Supervised Learning falls into two categories:
 Refinement : Here our target variable consists of categories.
 Regression : here our target variable is continuous and we usually try to find the line of the curve.
Since we realized that we need labeled data to do supervised learning. How can we get the tagged data? There are various ways to get tagged data:
 Historically tagged data
 An experiment to get the data. We can conduct experiments to create labeled data, such as A / B testing.
 Crowdsourcing
Now is the time to understand algorithms that can be used to solve the problem of controlled machine learning. In this post, we will be using the popular scikitlearn
.
Note: There are few other packages as well like TensorFlow, Keras etc to perform supervised learning.
KNearest Neighbor Algorithm:
This algorithm is used to solve classification model problems ... The KNearest Neighbor or KNN algorithm basically creates an imaginary boundary for classifying data. When new data points arrive, the algorithm will try to predict this to the closest border.
Therefore, a larger k value means softer partition curves, resulting in less complex models. Whereas a smaller kvalue tends to outperform the data and lead to complex models.
Note. It is very important to have the correct kvalue when analyzing the dataset to avoid overfitting and underfitting. fitting a dataset.
Using the knearest neighbor algorithm, we fit historical data (or train the model) and predict the future.
Example of knearest neighbor algorithm

The above example takes the following steps:
 The knearest neighbor algorithm is imported from the scikitlearn package.
 Create feature and target variables.
 Divide the data into training and test data.
 Create a kNN model using the value neighbors.
 Train or put the data in the model.
 Predict the future.
We have seen how we can use the KNN algorithm to solve supervised machine learning problems. But how do you measure the accuracy of a model?
Consider the example below, where we predicted the performance of the above model:
# Import required modules
from
sklearn.neighbors
import
KNeighborsClassifier
from
sklearn.model_selection
import
train_test_split
from
sklearn.datasets
import
load_iris
# Loading data
irisData
=
load_iris ()
# Create objects and target arrays
X
=
irisData.data
y
=
irisData.target
# Split into training and test set
X_train, X_test, y_train, y_test
=
train_test_split (
X, y, test_size
=
0.2
, random_state
=
42
)
knn
= KNeighborsClassifier (n_neighbors
=
7
)
knn. fit (X_train, y_train)
# Calculate model accuracy
print
(knn.score (X_test, y_test))
Model accuracy:
Everything is going fine. But how do you determine the correct kvalue for a dataset? Obviously, we need to be familiar with the data in order to get the range of the expected k value, but to get the exact k value, we need to test the model for each expected k value. Refer to the example shown below.

Output:
Here, in the example shown above, we create a graph to see the k value for which we have high precision.

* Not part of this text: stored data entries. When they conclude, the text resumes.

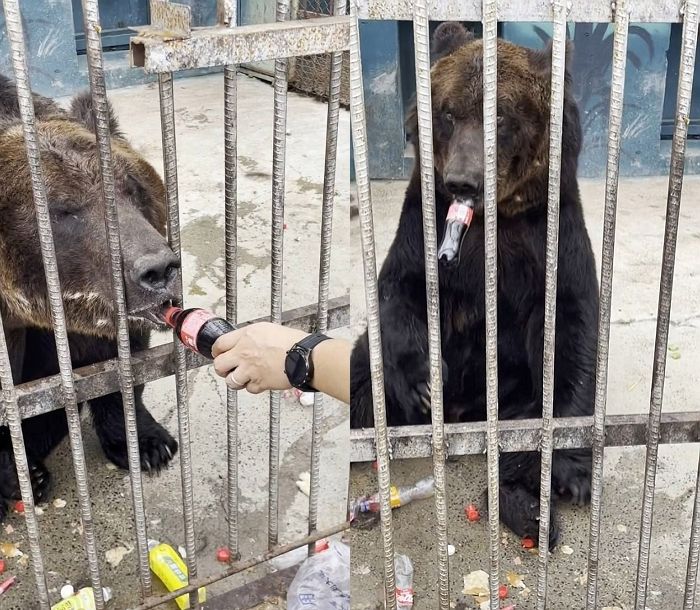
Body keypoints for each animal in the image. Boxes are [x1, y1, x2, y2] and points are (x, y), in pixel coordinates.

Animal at [0, 72, 183, 516]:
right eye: (63, 210)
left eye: (132, 189)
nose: (158, 269)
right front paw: (19, 476)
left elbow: (118, 367)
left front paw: (146, 445)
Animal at [348, 25, 596, 548]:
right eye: (448, 113)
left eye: (500, 114)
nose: (463, 181)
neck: (491, 218)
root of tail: (467, 414)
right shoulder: (423, 223)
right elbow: (401, 290)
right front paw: (425, 381)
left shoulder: (548, 233)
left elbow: (572, 319)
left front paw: (571, 472)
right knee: (361, 377)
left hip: (513, 396)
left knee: (522, 441)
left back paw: (531, 508)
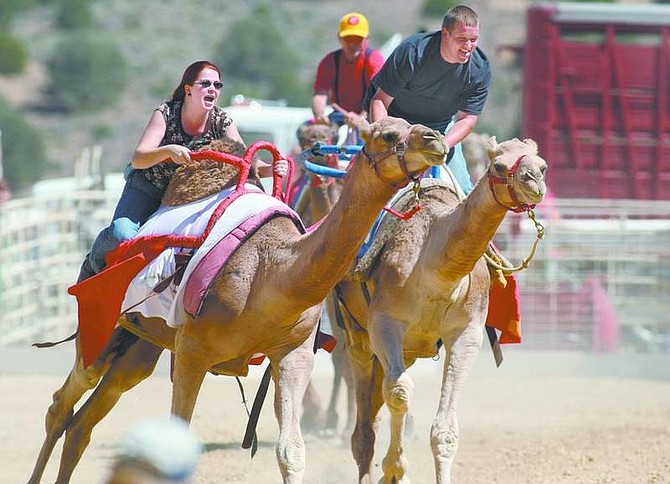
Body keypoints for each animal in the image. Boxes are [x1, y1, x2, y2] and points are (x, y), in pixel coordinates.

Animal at [27, 117, 452, 484]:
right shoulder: (193, 351)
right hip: (101, 325)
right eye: (388, 135)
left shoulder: (293, 352)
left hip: (140, 346)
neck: (273, 269)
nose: (436, 140)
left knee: (83, 423)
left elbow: (291, 451)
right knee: (61, 404)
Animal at [336, 134, 552, 482]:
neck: (436, 269)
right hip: (358, 335)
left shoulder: (466, 334)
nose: (534, 182)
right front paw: (395, 470)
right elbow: (400, 393)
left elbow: (444, 431)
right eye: (498, 165)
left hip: (406, 349)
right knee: (364, 428)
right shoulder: (385, 323)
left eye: (542, 165)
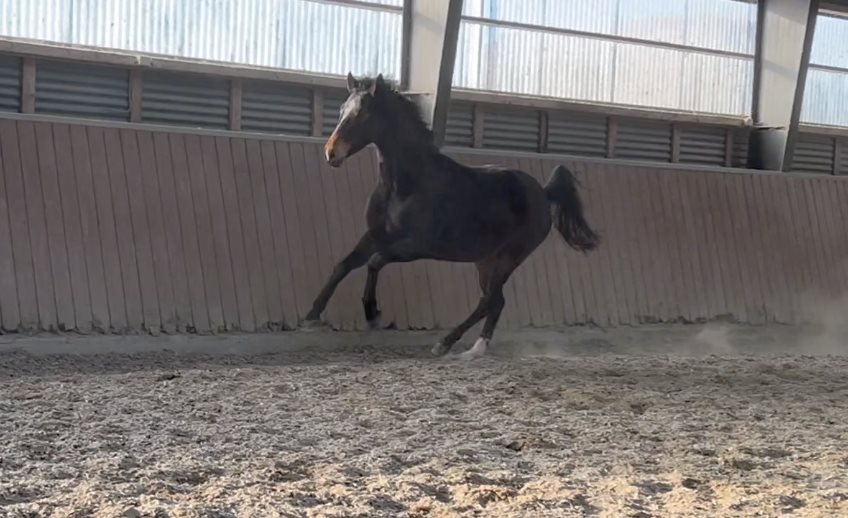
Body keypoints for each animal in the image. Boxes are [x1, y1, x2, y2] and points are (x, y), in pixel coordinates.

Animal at [302, 72, 599, 359]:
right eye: (342, 110)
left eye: (363, 113)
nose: (331, 153)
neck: (406, 185)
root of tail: (543, 193)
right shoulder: (375, 236)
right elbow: (342, 266)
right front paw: (311, 316)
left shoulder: (415, 247)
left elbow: (374, 263)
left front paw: (373, 314)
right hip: (485, 260)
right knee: (495, 300)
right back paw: (471, 349)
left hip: (509, 257)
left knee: (490, 300)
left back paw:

Note. This is a method that is not used in the industry to select the correct value for n_neighbors. Instead, we tune the hyperparameter to select the value that provides the best performance. We will cover this in future posts.
Summary —
In this post, we understood what supervised learning is and what its categories are. With a basic understanding of supervised learning, we examined the knearest neighbor algorithm that is used to solve supervised machine learning problems. We also explored measuring the accuracy of the model.